==== PASSAGE TO READ ====

ETHICS OPINION 1179

By Committee on Professional Ethics

New York State Bar Association
Committee on Professional EthicsOpinion 1179 (01/17/2020)
Topic: Conducting law practice under a trade name
Digest:  A New York attorney may not practice in New York under a trade name in New York, even when the attorney’s office is a branch of an out-of-state law firm that is permitted to practice under the trade name in its home state.
Rules:  Rule 7.5(b)

FACTS

1. The inquirer is admitted to practice in New York and wishes to open a New York office for a law firm the main office of which is in California.  In California, the firm practices under a trade name, as permitted by the ethics rules in California, which, according to the inquirer, has allowed such trade names since 1979.  The inquirer acknowledges that the New York Rules of Professional Conduct (the “Rules”) make no such allowance, but asserts that applying the Rules to prevent use of the California trade name in New York deprives the inquirer’s firm of the good will embedded in the California trade name – a well-established name, we are told – and thereby frustrates the inquirer’s ability to exploit the benefits associated with the name in connection with the New York office.

QUESTIONS

2. May an out-of-state law firm that is permitted to practice law using a trade name in its home state practice law in New York using its trade name?
3. If the inquirer may not practice in New York under the California trade name, may the California firm establish a New York presence with lawyers who are not admitted in New York?
OPINION

4. This inquiry asks whether New York’s prohibition on lawyers engaged in the private practice of law using trade names remains in effect, even though the ethical rules of other states permit trade names and the cross-jurisdictional practice of law is becoming more common. The answer is yes.  Rule 7.5(b) states in part:

A lawyer in private practice shall not practice under a trade name, a name that is misleading as to the identity of the lawyer or lawyers practicing under such name, or a firm name containing names other than those of one or more of the lawyers in the firm, except that…a firm may use as, or continue to include in its name the name or names of one or more of the lawyers in the firm…

5. No ambiguity clouds this Rule.  “’The prohibition against trade names is broad, permitting little beyond the names of lawyers presently or previously associated with a law firm.’”   N.Y. State 1168 ¶ 12 (2019)  (quoting N.Y. State 869 (2011)).  “[U]sing a name that is not the legal name of one or more partners or former partners in the law firm constitutes use of a trade name.”  N.Y. State 740 (2001).   Thus, we have previously concluded that a lawyer may not use only the lawyer’s first name as a firm name, N.Y. State 1152 (2018), or the phrase, “The Business Dispute Clinic,” N.Y. State 869 (2011), or the area of law in which the lawyer practices, N.Y. State 740 (2001).

==== DATA EXTRACT ====

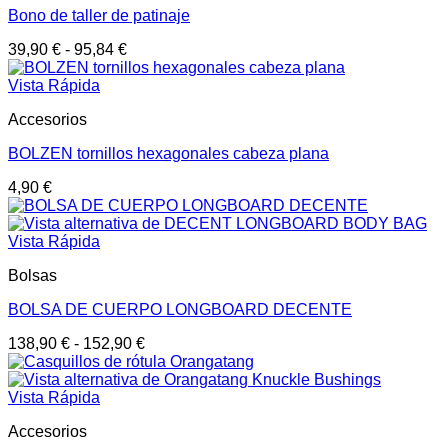
Bono de taller de patinaje
39,90
€
-
95,84
€
Vista Rápida
Accesorios
BOLZEN tornillos hexagonales cabeza plana
4,90
€
Vista Rápida
Bolsas
BOLSA DE CUERPO LONGBOARD DECENTE
138,90
€
-
152,90
€
Vista Rápida
Accesorios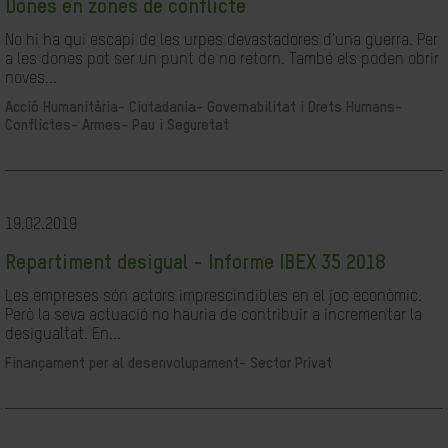
Dones en zones de conflicte
No hi ha qui escapi de les urpes devastadores d'una guerra. Per
a les dones pot ser un punt de no retorn. També els poden obrir
noves...
Acció Humanitària-
Ciutadania- Governabilitat i Drets Humans-
Conflictes- Armes- Pau i Seguretat
19.02.2019
Repartiment desigual - Informe IBEX 35 2018
Les empreses són actors imprescindibles en el joc econòmic.
Però la seva actuació no hauria de contribuir a incrementar la
desigualtat. En...
Finançament per al desenvolupament-
Sector Privat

====

TASK REQUIREMENTS → Echo back the full New York State Bar Association ethics opinion on trade names word for word. The entries that come next were taken from a different source.

REPLY →
ETHICS OPINION 1179

By Committee on Professional Ethics

New York State Bar Association
Committee on Professional EthicsOpinion 1179 (01/17/2020)
Topic: Conducting law practice under a trade name
Digest:  A New York attorney may not practice in New York under a trade name in New York, even when the attorney’s office is a branch of an out-of-state law firm that is permitted to practice under the trade name in its home state.
Rules:  Rule 7.5(b)

FACTS

1. The inquirer is admitted to practice in New York and wishes to open a New York office for a law firm the main office of which is in California.  In California, the firm practices under a trade name, as permitted by the ethics rules in California, which, according to the inquirer, has allowed such trade names since 1979.  The inquirer acknowledges that the New York Rules of Professional Conduct (the “Rules”) make no such allowance, but asserts that applying the Rules to prevent use of the California trade name in New York deprives the inquirer’s firm of the good will embedded in the California trade name – a well-established name, we are told – and thereby frustrates the inquirer’s ability to exploit the benefits associated with the name in connection with the New York office.

QUESTIONS

2. May an out-of-state law firm that is permitted to practice law using a trade name in its home state practice law in New York using its trade name?
3. If the inquirer may not practice in New York under the California trade name, may the California firm establish a New York presence with lawyers who are not admitted in New York?
OPINION

4. This inquiry asks whether New York’s prohibition on lawyers engaged in the private practice of law using trade names remains in effect, even though the ethical rules of other states permit trade names and the cross-jurisdictional practice of law is becoming more common. The answer is yes.  Rule 7.5(b) states in part:

A lawyer in private practice shall not practice under a trade name, a name that is misleading as to the identity of the lawyer or lawyers practicing under such name, or a firm name containing names other than those of one or more of the lawyers in the firm, except that…a firm may use as, or continue to include in its name the name or names of one or more of the lawyers in the firm…

5. No ambiguity clouds this Rule.  “’The prohibition against trade names is broad, permitting little beyond the names of lawyers presently or previously associated with a law firm.’”   N.Y. State 1168 ¶ 12 (2019)  (quoting N.Y. State 869 (2011)).  “[U]sing a name that is not the legal name of one or more partners or former partners in the law firm constitutes use of a trade name.”  N.Y. State 740 (2001).   Thus, we have previously concluded that a lawyer may not use only the lawyer’s first name as a firm name, N.Y. State 1152 (2018), or the phrase, “The Business Dispute Clinic,” N.Y. State 869 (2011), or the area of law in which the lawyer practices, N.Y. State 740 (2001).